From this record it appears that the negotiations leading up to this sale had occupied several months and when we consider the volume of business and property involved in the sale, we can well understand that many propositions were exchanged and much negotiation was had before the parties arrived at a conclusion, and we cannot find a better statement of the law than this, taken from an opinion by Judge Van Devanter in the case of Union Selling Co. v. Jones (C.C.A.) 128 F. 672:

"Where, without fraud, accident, or mistake, the written contract purports to be a memorial of the transaction, it supersedes all prior representations, proposals, and negotiations, and is conclusive evidence that it embodies such of these are were ultimately intended to become parts of the agreement, *807 and that all others were rejected as not expressing the final intention of the parties. Bast v. Bank, 101 U.S. 93, 96, 25 L. Ed. 794. If there is uncertainty or ambiguity in the terms employed, the actual condition of things, and the position in which the parties stood at the time of making the contract, may be shown for the purpose of ascertaining the meaning of its terms. Reed v. Insurance Co., 95 U.S. 23, 24 L. Ed. 348. . . . That which may be so shown is frequently spoken of as the surrounding circumstances, but it does not include the prior representations, proposals, and negotiations of a promissory character leading up to, and superseded by, the written agreement. These cannot be thus engrafted upon it."

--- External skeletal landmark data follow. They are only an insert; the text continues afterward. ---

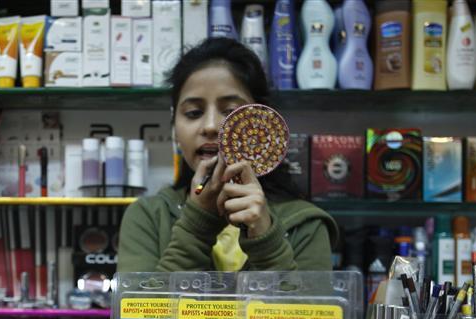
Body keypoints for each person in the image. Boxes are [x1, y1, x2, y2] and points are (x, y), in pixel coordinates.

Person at [117, 38, 338, 273]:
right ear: (174, 126)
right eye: (193, 113)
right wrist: (197, 224)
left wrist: (267, 242)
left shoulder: (305, 224)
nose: (211, 126)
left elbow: (309, 299)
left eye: (231, 111)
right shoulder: (149, 217)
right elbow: (137, 299)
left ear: (263, 121)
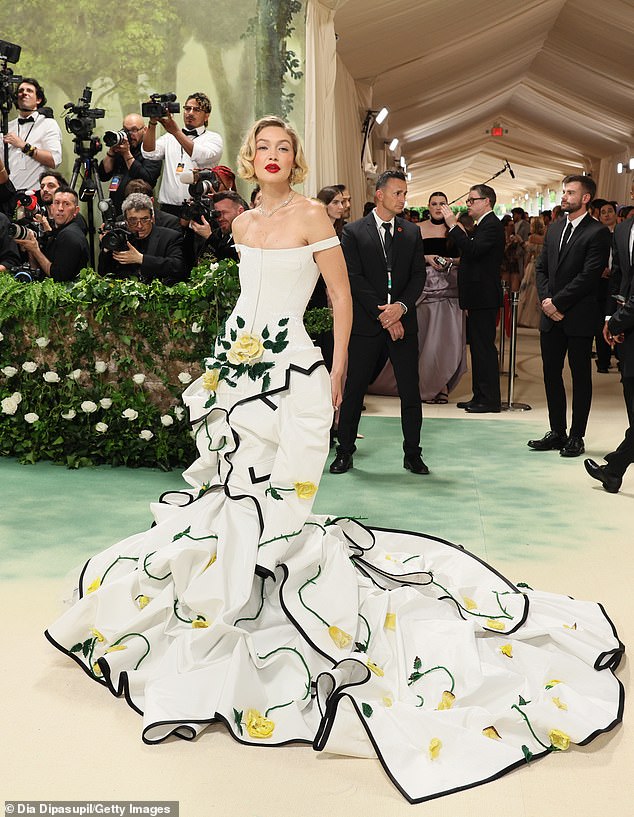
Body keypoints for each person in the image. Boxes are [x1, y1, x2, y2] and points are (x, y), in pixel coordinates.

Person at [45, 117, 623, 806]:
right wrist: (226, 362)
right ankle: (227, 585)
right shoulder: (242, 223)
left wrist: (340, 361)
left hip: (289, 367)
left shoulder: (314, 214)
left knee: (271, 487)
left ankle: (260, 575)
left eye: (282, 148)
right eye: (260, 149)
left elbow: (341, 297)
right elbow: (243, 299)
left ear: (295, 157)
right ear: (250, 159)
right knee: (228, 482)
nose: (270, 158)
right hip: (240, 361)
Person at [330, 170, 428, 475]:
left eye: (405, 194)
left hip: (402, 323)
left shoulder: (411, 233)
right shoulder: (354, 232)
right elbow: (354, 278)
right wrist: (383, 315)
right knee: (355, 388)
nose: (403, 199)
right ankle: (345, 450)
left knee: (411, 391)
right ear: (380, 195)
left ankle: (412, 453)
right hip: (368, 325)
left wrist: (399, 308)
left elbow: (417, 277)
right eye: (397, 193)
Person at [529, 175, 611, 457]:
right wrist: (545, 300)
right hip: (551, 316)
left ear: (585, 198)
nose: (563, 197)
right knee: (551, 374)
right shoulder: (554, 229)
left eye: (570, 192)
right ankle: (557, 431)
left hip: (577, 316)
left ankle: (577, 436)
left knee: (580, 377)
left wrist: (558, 303)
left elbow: (589, 276)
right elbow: (541, 268)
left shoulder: (598, 232)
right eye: (564, 192)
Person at [369, 190, 467, 403]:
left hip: (450, 291)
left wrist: (450, 261)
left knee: (447, 342)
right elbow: (405, 258)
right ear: (428, 206)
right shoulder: (417, 228)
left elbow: (468, 256)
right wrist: (427, 258)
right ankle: (421, 384)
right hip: (423, 291)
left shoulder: (456, 229)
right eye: (434, 203)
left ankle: (441, 386)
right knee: (425, 341)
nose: (438, 207)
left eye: (442, 203)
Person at [441, 184, 505, 413]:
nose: (468, 204)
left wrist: (452, 226)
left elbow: (473, 250)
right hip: (477, 294)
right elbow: (477, 257)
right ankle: (480, 396)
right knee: (477, 348)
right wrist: (454, 262)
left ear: (486, 201)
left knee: (484, 348)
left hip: (484, 295)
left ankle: (489, 400)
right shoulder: (483, 225)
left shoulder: (492, 225)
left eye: (472, 200)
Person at [584, 214, 634, 492]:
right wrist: (611, 318)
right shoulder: (624, 229)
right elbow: (618, 278)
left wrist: (618, 321)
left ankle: (614, 468)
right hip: (628, 331)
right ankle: (614, 470)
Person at [141, 92, 223, 216]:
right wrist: (152, 123)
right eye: (187, 108)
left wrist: (176, 132)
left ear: (206, 116)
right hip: (168, 209)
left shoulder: (213, 138)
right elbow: (149, 153)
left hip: (198, 208)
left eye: (196, 110)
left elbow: (202, 157)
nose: (190, 113)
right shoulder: (169, 137)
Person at [97, 192, 185, 284]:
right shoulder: (120, 238)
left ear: (152, 218)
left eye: (144, 219)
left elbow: (177, 267)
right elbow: (103, 273)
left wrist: (141, 259)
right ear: (125, 221)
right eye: (133, 220)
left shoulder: (170, 237)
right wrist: (106, 248)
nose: (139, 225)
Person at [13, 188, 88, 282]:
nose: (60, 208)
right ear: (52, 208)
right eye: (57, 203)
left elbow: (58, 277)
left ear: (76, 211)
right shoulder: (61, 230)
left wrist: (35, 250)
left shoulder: (69, 235)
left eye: (66, 204)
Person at [2, 78, 62, 191]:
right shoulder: (7, 127)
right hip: (7, 197)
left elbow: (54, 160)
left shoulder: (48, 124)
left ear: (38, 99)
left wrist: (24, 146)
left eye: (29, 91)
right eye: (20, 91)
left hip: (35, 196)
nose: (24, 93)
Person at [97, 114, 162, 212]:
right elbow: (103, 175)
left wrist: (126, 153)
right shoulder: (120, 148)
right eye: (125, 130)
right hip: (115, 207)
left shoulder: (151, 150)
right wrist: (111, 152)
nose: (129, 134)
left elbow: (147, 178)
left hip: (138, 211)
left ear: (144, 130)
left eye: (134, 130)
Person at [188, 190, 248, 264]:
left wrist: (210, 237)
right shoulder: (218, 233)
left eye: (224, 212)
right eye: (217, 213)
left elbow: (230, 260)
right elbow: (201, 261)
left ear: (240, 211)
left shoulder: (249, 233)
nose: (220, 218)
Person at [517, 216, 546, 328]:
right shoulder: (545, 238)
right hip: (541, 266)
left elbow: (529, 253)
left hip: (532, 265)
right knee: (537, 292)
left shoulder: (532, 237)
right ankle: (537, 319)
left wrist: (525, 266)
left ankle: (526, 318)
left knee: (527, 291)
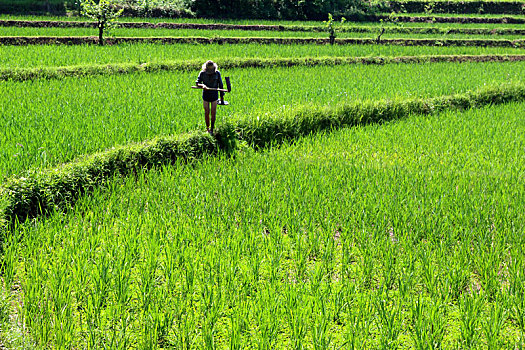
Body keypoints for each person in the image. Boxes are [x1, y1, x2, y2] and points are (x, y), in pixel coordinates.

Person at [195, 60, 225, 135]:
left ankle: (212, 128)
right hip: (206, 94)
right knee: (207, 112)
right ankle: (207, 128)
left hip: (214, 94)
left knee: (213, 112)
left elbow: (220, 85)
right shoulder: (202, 73)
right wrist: (203, 86)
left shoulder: (217, 73)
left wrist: (222, 97)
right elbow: (197, 82)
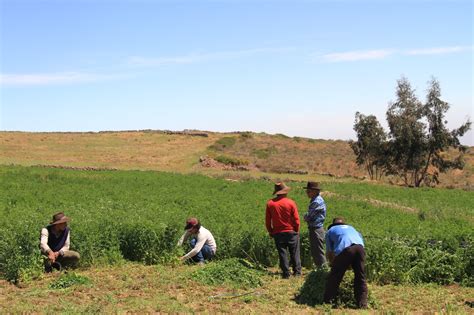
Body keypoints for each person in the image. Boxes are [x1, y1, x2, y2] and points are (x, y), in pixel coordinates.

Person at [324, 217, 368, 309]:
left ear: (333, 225)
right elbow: (359, 245)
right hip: (360, 249)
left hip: (346, 250)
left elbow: (329, 252)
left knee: (335, 275)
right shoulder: (352, 228)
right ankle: (362, 304)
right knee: (360, 276)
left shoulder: (330, 231)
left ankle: (328, 301)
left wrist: (333, 264)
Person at [265, 182, 301, 279]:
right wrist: (297, 230)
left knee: (282, 253)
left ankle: (286, 273)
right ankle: (297, 272)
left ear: (277, 192)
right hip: (291, 231)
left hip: (278, 232)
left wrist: (270, 231)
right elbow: (296, 219)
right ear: (285, 192)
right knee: (294, 252)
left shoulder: (270, 204)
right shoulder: (291, 202)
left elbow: (268, 221)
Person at [303, 181, 327, 267]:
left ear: (315, 191)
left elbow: (308, 216)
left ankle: (323, 270)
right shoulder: (315, 200)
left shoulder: (316, 202)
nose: (307, 193)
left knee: (318, 252)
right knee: (316, 251)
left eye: (309, 191)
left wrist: (305, 216)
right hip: (315, 228)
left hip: (316, 229)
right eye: (307, 191)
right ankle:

The committees representing these two banks did not contract or undertake to contract, but after their various propositions had been exchanged, modified, and discussed, the agreements were finally expressed in the contract before us, and that contract was then submitted for approval to the stockholders of the German Bank. These stockholders acted upon the report and contract alone, and their action consummated the matter. By section 883b-1, Ky. Stats., the German Bank was authorized to sell and convey its property, rights, etc., but by section 883b-3, it is provided that:

"No such sale shall be valid unless consented to by the holders of not less than three-fourths of the capital stock of the vendor corporation," etc.

This contract therefore could not have been executed except by the direction of the stockholders of the German Bank. They are, by virtue of the statute, the real vendors. To permit parol evidence to be introduced to explain the meaning of these two words, "accruing taxes" might possibly result in making of this agreement a contract to which the stockholders of the German Bank never agreed, to which, perhaps, they never would have agreed, and of which they had never heard.